Set task 1: In the rows below, copy out every line from the one containing "pose: elev=164.4 azim=27.9" down to the one containing "Dot at: (315, 306)", including both of those lines.

Source extract:
--- begin ---
Following the tweaks that Alex Nutt and I made to our Ventana on Saturday, Debbie and I headed back to the trails at Allatoona Creek today to see if the hoped-for improvements were achieved: they were, and then some!
It was an absolutely GREAT day on the trail. The tandem’s fit and handling were vastly improved and that made all of the difference in the world to both me and Debbie; let me explain. Even though we haven’t been doing much off-road riding in the last 6 years, we did a bunch from 1998 – 2008. One of the things that Debbie has always keyed off of was how confident I seemed out on the trail. If she felt that I was having a good day and was on my game, her confidence level went way up and that would allow her to relax and enjoy the ride. However, if I was having a tough day on the bike and seemed apprehensive then she’d tense up and that would usually make matters worse, making for a really bad day on the bike.
Well, after making the changes to my fit, increasing the steering trail and changing out the brakes the Ventana felt and handled better than it or it’s predecessor ever had! It was a “point and shoot” kind of handling where I could pretty much put the front wheel anywhere I wanted to on the trail, do near stall very tight turns through the narrow tree-lined essess, easily set-up for technical sections and then hammer up and over the obstacles without a worry about the front wheel mis-tracking or getting twitchy. And, on top of all of that, hitting the brakes was no longer something I dreaded as the new Avid BB7’s were whisper quiet and smooth: something that I hadn’t ever experienced on this Ventana. Moreover, as I continued to use the brakes the pads and rotors began to bed-in and the stopping power was really coming into its own by the end of the ride.
So, how was Debbie’s day on the tandem? I should probably note that Debbie was the first one to talk about heading off to the trails on Sunday. I’d hoped she’d be ready to head out again — weather willing — and that’s why I was anxious to get the Ventana ‘tweaked’ as I was certain that with a few changes I could vastly improve the quality of the bike’s fit, handling and braking.
However, imagine my surprise when out of the blue Debbie called our son Wesley on Saturday morning before we even did our road tandem ride to ask if he wanted to join us for some off-road riding on Sunday!!! Yet another reason I love this woman so much… When she gives something new a try and likes it, she’s all in. Riding off-road might as well have been something new given how long we’ve been off the trails, but if today’s ride was any indication she’s now as enthusiastic as she ever was!
--- end ---
Set task 2: Carry on the account of the tandem trail ride from where it stops.

Input rows:
--- begin ---
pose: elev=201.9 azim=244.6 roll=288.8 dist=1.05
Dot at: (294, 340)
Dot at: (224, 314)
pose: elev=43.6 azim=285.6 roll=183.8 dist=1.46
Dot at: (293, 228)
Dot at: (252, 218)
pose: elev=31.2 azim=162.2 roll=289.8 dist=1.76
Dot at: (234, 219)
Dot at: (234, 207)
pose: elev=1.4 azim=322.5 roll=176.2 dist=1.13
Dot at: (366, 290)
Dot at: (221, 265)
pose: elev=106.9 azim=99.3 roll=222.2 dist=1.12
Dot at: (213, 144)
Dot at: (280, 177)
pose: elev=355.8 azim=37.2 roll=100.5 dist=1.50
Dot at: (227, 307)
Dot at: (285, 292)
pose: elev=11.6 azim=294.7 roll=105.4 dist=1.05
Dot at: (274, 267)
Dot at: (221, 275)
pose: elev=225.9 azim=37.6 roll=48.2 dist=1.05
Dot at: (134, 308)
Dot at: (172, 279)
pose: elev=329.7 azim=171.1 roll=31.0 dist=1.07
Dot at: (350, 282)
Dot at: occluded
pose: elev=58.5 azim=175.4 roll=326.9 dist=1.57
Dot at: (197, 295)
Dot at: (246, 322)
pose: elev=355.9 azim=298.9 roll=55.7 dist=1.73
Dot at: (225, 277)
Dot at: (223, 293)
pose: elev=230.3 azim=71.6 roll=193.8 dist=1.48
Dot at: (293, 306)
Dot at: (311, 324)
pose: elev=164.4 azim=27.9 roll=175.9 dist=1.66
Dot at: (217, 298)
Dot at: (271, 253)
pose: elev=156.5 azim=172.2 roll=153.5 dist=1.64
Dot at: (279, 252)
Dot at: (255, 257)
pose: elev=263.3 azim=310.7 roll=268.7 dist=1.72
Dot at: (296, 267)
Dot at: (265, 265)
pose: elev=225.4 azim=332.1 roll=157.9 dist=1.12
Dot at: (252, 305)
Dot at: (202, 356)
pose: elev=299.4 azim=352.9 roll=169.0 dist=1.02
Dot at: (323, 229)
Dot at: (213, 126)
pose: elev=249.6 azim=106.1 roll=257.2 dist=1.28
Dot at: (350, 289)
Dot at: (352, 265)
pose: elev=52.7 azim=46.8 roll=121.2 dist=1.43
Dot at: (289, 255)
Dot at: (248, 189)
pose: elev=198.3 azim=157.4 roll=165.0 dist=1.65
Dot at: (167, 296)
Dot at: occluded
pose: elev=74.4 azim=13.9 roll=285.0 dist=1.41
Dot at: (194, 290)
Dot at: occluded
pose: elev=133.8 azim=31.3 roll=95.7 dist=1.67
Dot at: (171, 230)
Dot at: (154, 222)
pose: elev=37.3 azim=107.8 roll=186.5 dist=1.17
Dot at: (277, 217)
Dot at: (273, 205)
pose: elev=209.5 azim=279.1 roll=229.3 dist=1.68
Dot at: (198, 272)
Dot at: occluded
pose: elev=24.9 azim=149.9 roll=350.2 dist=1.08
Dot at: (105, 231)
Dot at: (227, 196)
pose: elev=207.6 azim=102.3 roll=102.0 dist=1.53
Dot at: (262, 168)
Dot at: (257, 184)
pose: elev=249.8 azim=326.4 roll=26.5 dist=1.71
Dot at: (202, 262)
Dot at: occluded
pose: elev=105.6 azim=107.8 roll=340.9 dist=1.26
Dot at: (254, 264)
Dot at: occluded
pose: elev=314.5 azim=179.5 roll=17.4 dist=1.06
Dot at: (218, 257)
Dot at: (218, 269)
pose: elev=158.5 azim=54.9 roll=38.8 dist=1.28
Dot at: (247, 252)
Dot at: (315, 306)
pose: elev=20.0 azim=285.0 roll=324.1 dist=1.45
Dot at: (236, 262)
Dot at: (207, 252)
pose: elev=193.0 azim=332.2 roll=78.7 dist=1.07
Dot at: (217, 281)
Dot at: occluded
--- end ---
Reply 1:
pose: elev=164.4 azim=27.9 roll=175.9 dist=1.66
Dot at: (217, 298)
Dot at: (271, 253)
pose: elev=156.5 azim=172.2 roll=153.5 dist=1.64
Dot at: (279, 252)
Dot at: (255, 257)
pose: elev=263.3 azim=310.7 roll=268.7 dist=1.72
Dot at: (296, 267)
Dot at: (265, 265)
pose: elev=225.4 azim=332.1 roll=157.9 dist=1.12
Dot at: (252, 305)
Dot at: (202, 356)
pose: elev=299.4 azim=352.9 roll=169.0 dist=1.02
Dot at: (323, 229)
Dot at: (213, 126)
pose: elev=249.6 azim=106.1 roll=257.2 dist=1.28
Dot at: (350, 289)
Dot at: (352, 265)
pose: elev=52.7 azim=46.8 roll=121.2 dist=1.43
Dot at: (289, 255)
Dot at: (248, 189)
pose: elev=198.3 azim=157.4 roll=165.0 dist=1.65
Dot at: (167, 296)
Dot at: occluded
pose: elev=74.4 azim=13.9 roll=285.0 dist=1.41
Dot at: (194, 290)
Dot at: occluded
pose: elev=133.8 azim=31.3 roll=95.7 dist=1.67
Dot at: (171, 230)
Dot at: (154, 222)
pose: elev=37.3 azim=107.8 roll=186.5 dist=1.17
Dot at: (277, 217)
Dot at: (273, 205)
pose: elev=209.5 azim=279.1 roll=229.3 dist=1.68
Dot at: (198, 272)
Dot at: occluded
pose: elev=24.9 azim=149.9 roll=350.2 dist=1.08
Dot at: (105, 231)
Dot at: (227, 196)
pose: elev=207.6 azim=102.3 roll=102.0 dist=1.53
Dot at: (262, 168)
Dot at: (257, 184)
pose: elev=249.8 azim=326.4 roll=26.5 dist=1.71
Dot at: (202, 262)
Dot at: occluded
pose: elev=105.6 azim=107.8 roll=340.9 dist=1.26
Dot at: (254, 264)
Dot at: occluded
pose: elev=314.5 azim=179.5 roll=17.4 dist=1.06
Dot at: (218, 257)
Dot at: (218, 269)
pose: elev=158.5 azim=54.9 roll=38.8 dist=1.28
Dot at: (247, 252)
Dot at: (315, 306)

Reply 2:
Although the day started off gloomy and a bit cooler than previous weekends as fall quickly begins to settle-in, Debbie was still the first one to bring up heading to the trails: “So, how about we head to the trail around 10:30?” You betcha… I didn’t blink before I was out in the garage topping off the rear shock and then stuffing the Ventana in the back of the Toyota Tundra and filling up Camelbak’s. Even though the Ventana will fit in the back of the Tundra with the front wheel removed and one of the bar-ends turned down, since the trail is just 5 miles from the house I’ve found I can cut down our time spent at the trailhead buy simply laying the tandem on its left side with the front end sticking out of the bed and resting on the tailgate. I throw a strap across the bike “just in case” as I’d hate to see the tandem jettisoned from the truck if — God forbid — we had a collision going to or from the trailhead: no sense adding insult to injury!
Getting back to Debbie’s ride, while she was definitely enjoying my new-found comfort and confidence with the Ventana, she thought I’d done something to either her saddle height or the tandem’s rear suspension as she said she felt like she was bouncing again. I thought about all of the things we did to the tandem and for the life of me I couldn’t think of anything that we’d touched which would explain the change she was feeling. She asked if I’d checked the air pressure before we started: I had. It had dropped to 240 psi since last Sunday so I’d topped it back off at 270 psi before leaving the house. I think we’d probably ridden 1 of the 4 miles on Turtle Back loop when I finally realized what I’d probably done. I told Debbie to reach down to the bottom side of the rear shock and see if the blue lever that controlled the shock’s compression was pointed to the left (climbing) or in the middle (trail riding): it was in the middle. After she moved it to the left — which minimizes the shock’s movement — she was back in her comfort zone. She just has a hard time with the full-suspension movement and prefers to minimize the bobbing that comes with a less than perfect off-road pedal stroke.
With the rear shock sorted out it was all systems go. After finishing the 4-mile Turtle Back loop I asked what she’d like to do next; call it another successful day, do a second loop around Turtle Back with the extra, more technical 1.3 mile spur or ???? She opted for ????, which was to go and explore Mason’s Bridge Loop.
Of course, to get to Mason’s Bridge we had a good 1.5 miles of double track / gravel road to cover, and then about 3/4’s of the 1-mile Rusty Bucket beginner’s loop — yeah, beginner unless you’re trying to negotiate tight turns between closely spaced trees on a 7-foot long tandem! We also ‘discovered’ a very nice single track trail I didn’t know existed that connected the Rusty Bucket loop to the trail head for Mason’s Bridge loop. In the past, I’d only used the .5-mile double track / gravel road to transit between the two single track loops. The single track loop was really quite nice, very reminiscent of some sections on the Dwelling Loop up at Sixes Road.
The Mason’s Bridge Loop had a lot more roller-coaster sections than I remembered and a couple of very technical features, including a ramped tree crossing that was not negotiable via a tandem unless you were willing to break your timing chain and dent your boom tube! Yeah, we dismounted and climbed over that one on foot. However, we were able to negotiate the other two.
Other than having the rear shock set to be too soft for Debbie’s preference, a creaky eccentric and a little bit of rear rotor rub on the back corner of the caliper body, it was a perfect day on the tandem. Well, Ok. I clipped a tree with Debbie’s handlebar and her wrist got smacked by the tree in the process.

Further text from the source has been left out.